The most likely scenario tonight, according to top officials in both campaigns, is Clinton wins Ohio and Rhode Island comfortably and fights Obama to a tie or ekes out a victory in Texas in the popular vote. The only safe state in the Obama column this morning, by mutual agreement of both camps, is Vermont.
The question in Texas is who wins the pledged delegates alloted from the primary and subsequent caucuses. Obama could win the delegate hunt while still losing the popular vote because of the weighting of delegates in African-America state senate districts and those allocated through the caucus process where Obama's grassroots organization may out-perform Clinton's.
Obama's Texas operatives have grown more nervous about Obama's prospects in Texas since Friday. They readily concede the "3 a.m." ad from Clinton changed the dynamic and undecided voters began to move toward Clinton over the weekend.
Clinton's lead in Ohio, according to Clinton field organizers, sits at about 6 points but there is a sense that late-breaking voters -- as they have in the past -- are moving toward Clinton and her margin of victory could exceed 6 points there.
Already, the Obama camp is out with a Super Tuesday Part II pre-buttal. Chief spokesman Bill Burton sent the following e-mail to campaign reporters at 9 a.m. EST:
"The Clinton campaign said this race was all about delegates and that they would be tied or ahead by morning. But despite the 20-point lead in Ohio and Texas that Senator Clinton had just two weeks ago, we will still be well ahead in delegates tonight and they will have failed at achieving their plainly stated goals. They have floated proposal after proposal to try to subvert the will of Democratic voters and retrospectively change the rules of the nominating process, but the bottom line is that it will still be virtually impossible for them to catch up in delegates after tonight."
To this, Howard Wolfson, Clinton's communications director, had this direct response to The Bourbon Room placing that Burton quote before him on a conference call with reporters at 11:30 a.m EST:
"First, I would invite anyone on this call to judge, based on those remarks, who thinks there in a better position in Ohio and Texas. Two, here's the bottom line: this party is not going to nominate someone against John McCain who can't pass the commander in chief test and can't pass the steward of the economy test. And I think we're going to see tonight voters saying Sen. Obama has not passed that test. I think it is that simple.

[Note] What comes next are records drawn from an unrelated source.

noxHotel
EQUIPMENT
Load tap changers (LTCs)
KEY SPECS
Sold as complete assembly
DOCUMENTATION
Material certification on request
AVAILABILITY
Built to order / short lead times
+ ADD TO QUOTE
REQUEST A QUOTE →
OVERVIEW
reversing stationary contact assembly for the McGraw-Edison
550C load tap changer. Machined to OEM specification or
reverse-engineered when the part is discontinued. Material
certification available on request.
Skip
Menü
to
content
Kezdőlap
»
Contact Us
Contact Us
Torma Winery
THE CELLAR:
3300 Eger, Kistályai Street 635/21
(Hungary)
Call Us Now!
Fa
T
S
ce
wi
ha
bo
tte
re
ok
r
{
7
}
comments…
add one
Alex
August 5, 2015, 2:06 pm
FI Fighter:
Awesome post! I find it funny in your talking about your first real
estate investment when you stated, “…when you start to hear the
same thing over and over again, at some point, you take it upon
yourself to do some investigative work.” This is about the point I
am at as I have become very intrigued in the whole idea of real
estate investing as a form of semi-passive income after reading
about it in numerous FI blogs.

We are simply not going to nominate someone who voters have doubts about as commander in chief and steward of the economy."
Since Clinton, as The Bourbon Room noted Sunday, framed Texas as the place for the debate on national security and Ohio as the place for the debate on stewardship of the economy, that was Wolfson's way of predicting victories in Texas and Ohio -- without actually saying so.

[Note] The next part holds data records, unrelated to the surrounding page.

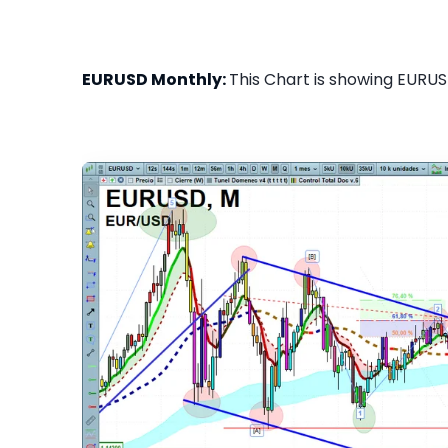
EURUSD Monthly:
This Chart is showing EURUS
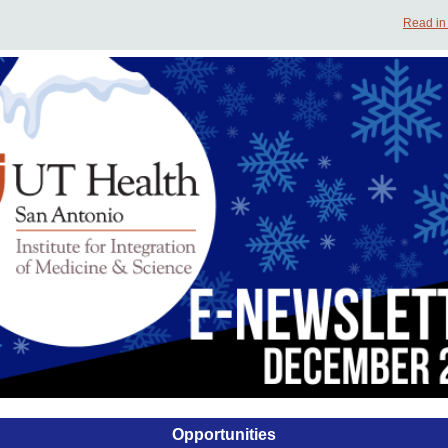
Read in
Opportunities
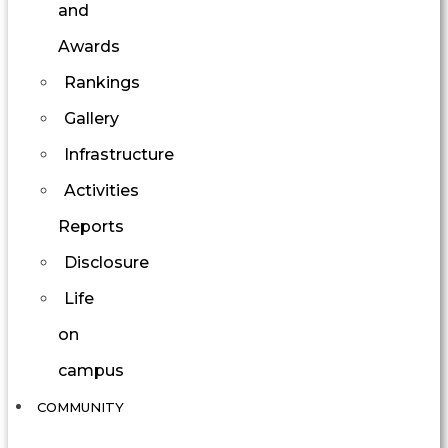
and
Awards
Rankings
Gallery
Infrastructure
Activities
Reports
Disclosure
Life
on
campus
COMMUNITY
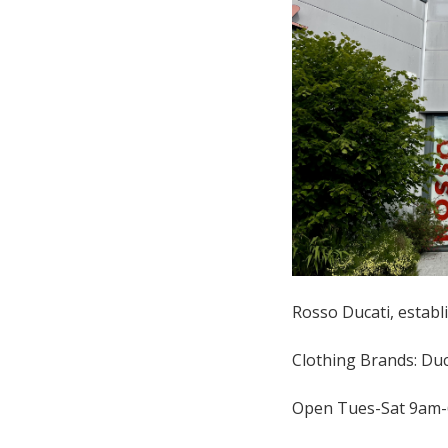
Rosso Ducati, establi
Clothing Brands: Duca
Open Tues-Sat 9am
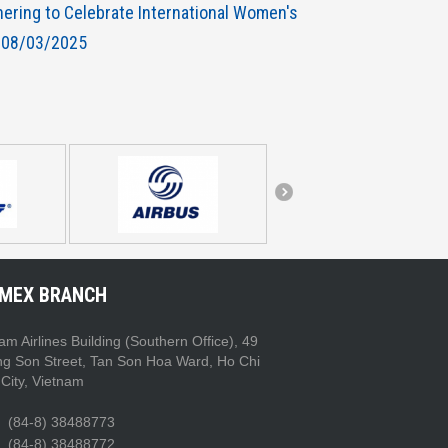
hering to Celebrate International Women's
 08/03/2025
IMEX BRANCH
am Airlines Building (Southern Office), 49
ng Son Street, Tan Son Hoa Ward, Ho Chi
City, Vietnam
(84-8) 38488773
(84-8) 38488772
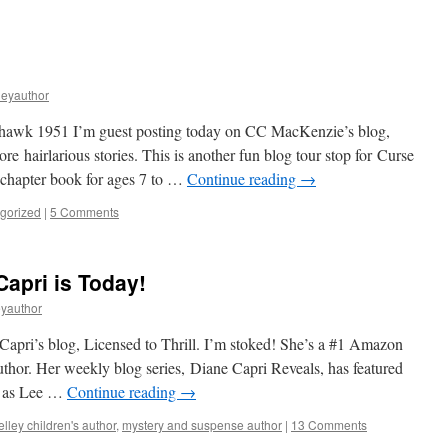
s
leyauthor
wk 1951 I’m guest posting today on CC MacKenzie’s blog,
e hairlarious stories. This is another fun blog tour stop for Curse
 chapter book for ages 7 to …
Continue reading
→
gorized
|
5 Comments
Capri is Today!
eyauthor
Capri’s blog, Licensed to Thrill. I’m stoked! She’s a #1 Amazon
uthor. Her weekly blog series, Diane Capri Reveals, has featured
ch as Lee …
Continue reading
→
lley children's author
,
mystery and suspense author
|
13 Comments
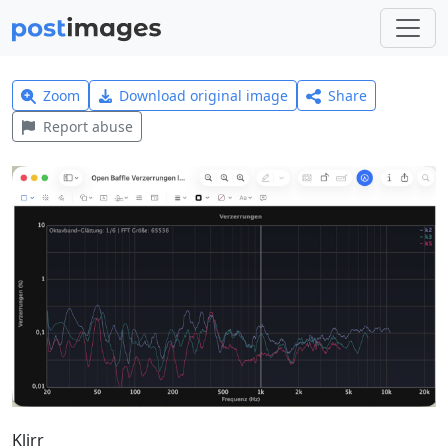
Zoom
Download original image
Share
Report abuse
Klirr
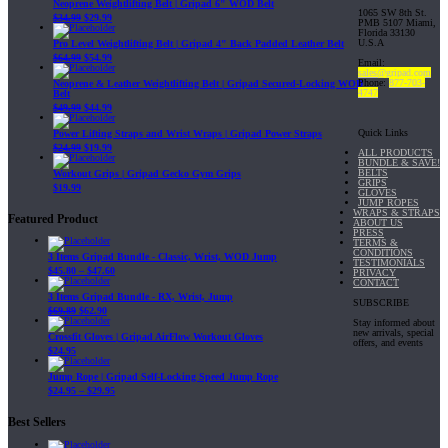
Neoprene Weightlifting Belt | Gripad 6" WOD Belt
1065 SW 8th St.
$
34.99
$
29.99
PMB 5107 Miami,
Florida 33130
U.S.A
Pro Level Weightlifting Belt | Gripad 4" Back Padded Leather Belt
$
64.99
$
54.99
Email:
sales@gripad.com
Phone:
877-703-
Neoprene & Leather Weightlifting Belt | Gripad Secured-Locking WOD
4747
Belt
$
49.99
$
44.99
Quick Links
Power Lifting Straps and Wrist Wraps | Gripad Power Straps
$
24.99
$
19.99
ALL PRODUCTS
BUNDLE & SAVE!
BELTS
Workout Grips | Gripad Gecko Gym Grips
GRIPS
$
19.99
GLOVES
JUMP ROPES
WRAPS & STRAPS
Featured Product
ABOUT US
PRESS
TERMS &
CONDITIONS
3 Items Gripad Bundle - Classic, Wrist, WOD Jump
TESTIMONIALS
$
45.80
–
$
47.60
PRIVACY
CONTACT
3 Items Gripad Bundle - RX, Wrist, Jump
SUBSCRIBE
$
69.89
$
62.90
Stay informed about
new arrivals, special
Crossfit Gloves | Gripad AirFlow Workout Gloves
offers, and events
$
24.95
Jump Rope | Gripad Self-Locking Speed Jump Rope
$
24.95
–
$
29.95
Best Sellers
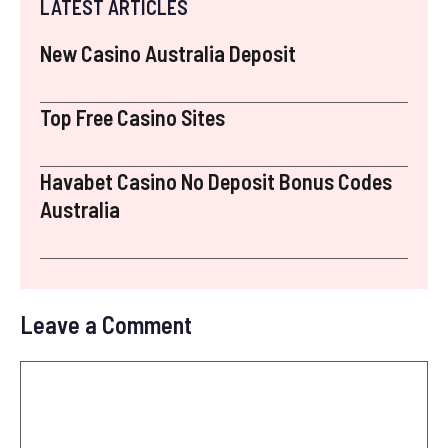
LATEST ARTICLES
New Casino Australia Deposit
Top Free Casino Sites
Havabet Casino No Deposit Bonus Codes
Australia
Leave a Comment
Comment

The results tonight will raise significant questions about Obama's campaign, some of which are already being asked in Democratic circles.
Why wasn't his campaign able to win these four contests and definitively end the fight for the nomination, especially after having a massive financial advantage that blanketed the airwaves in Texas and Ohio with ads that ran four and five times more frequently than Clinton's (last Thursday night in Houston, The Bourbon Room saw 10 Obama ads in the space of an hour without seeing one Clinton ad). The true party experts will also ponder, if Obama fails to win Ohio and Texas, how the grassroots and TV and radio ad efforts of the Service Employees International Union and United Food and Commerical Workers. These endorsements were supposed to cement Obama's hold on both states and give him the added organizational power and media message to put both big states away. Increasingly, it appears these organizational and media advantages will have been squandered.

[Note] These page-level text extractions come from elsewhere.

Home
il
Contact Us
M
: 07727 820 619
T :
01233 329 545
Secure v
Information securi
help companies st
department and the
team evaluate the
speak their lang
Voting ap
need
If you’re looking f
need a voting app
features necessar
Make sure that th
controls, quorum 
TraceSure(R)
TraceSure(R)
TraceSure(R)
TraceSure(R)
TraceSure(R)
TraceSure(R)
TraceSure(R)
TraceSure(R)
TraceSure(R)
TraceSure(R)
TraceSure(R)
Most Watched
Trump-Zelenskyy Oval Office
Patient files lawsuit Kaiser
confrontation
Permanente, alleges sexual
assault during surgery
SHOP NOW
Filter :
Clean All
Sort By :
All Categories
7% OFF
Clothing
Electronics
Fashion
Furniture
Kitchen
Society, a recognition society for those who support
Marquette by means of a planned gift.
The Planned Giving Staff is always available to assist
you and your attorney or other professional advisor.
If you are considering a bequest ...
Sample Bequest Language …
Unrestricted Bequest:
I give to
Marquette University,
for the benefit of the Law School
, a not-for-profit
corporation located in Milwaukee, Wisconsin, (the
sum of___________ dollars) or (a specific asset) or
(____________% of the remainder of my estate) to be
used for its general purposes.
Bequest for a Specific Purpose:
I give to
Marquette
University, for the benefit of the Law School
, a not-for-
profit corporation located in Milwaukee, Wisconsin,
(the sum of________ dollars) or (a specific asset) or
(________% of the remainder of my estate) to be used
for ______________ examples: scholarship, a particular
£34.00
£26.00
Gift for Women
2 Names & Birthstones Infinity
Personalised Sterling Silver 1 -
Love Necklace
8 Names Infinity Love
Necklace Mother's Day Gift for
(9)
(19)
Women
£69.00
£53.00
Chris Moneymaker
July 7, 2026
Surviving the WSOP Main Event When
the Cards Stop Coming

This could raise new questions in the mind of Superdelegates as to Obama's staying power and political prowess. The Obama camp will argue that it trailed badly to Clinton in both states, fought hard and lost but still leads in pledged delegates and the race is still, basically, over. That's the core of Burton's argument above. They will further argue that Superdelegates should move to Obama to avoid a nasty seven-week campaign in Pennsylvania where Obama is going to be bloodied by Clinton and weakened for the upcoming contest with McCain.
The Clinton camp will argue that where it has fought Obama and fought him hard, it has won and that MUST matter. The Clinton camp has stalled defections of Superdelegates by privately making -- in so many words -- the following argument: don't defect to Obama, not until March 4. Let us fight until March 4 and if we win, stay neutral or re-evaluate Hillary as a potential nominee.
Many Superdelegates have accepted this wait-and-see approach. The ones -- about 40 -- who have gone to Obama were not willing to wait and feared that even if Clinton lost Ohio or Texas she wouldn't drop out.
Clinton will clearly not drop out. She's heading straight to Pennsylvania after her victory celebration and, as The Bourbon Room predicted on Sunday, we are now heading to Super Tuesday Part III.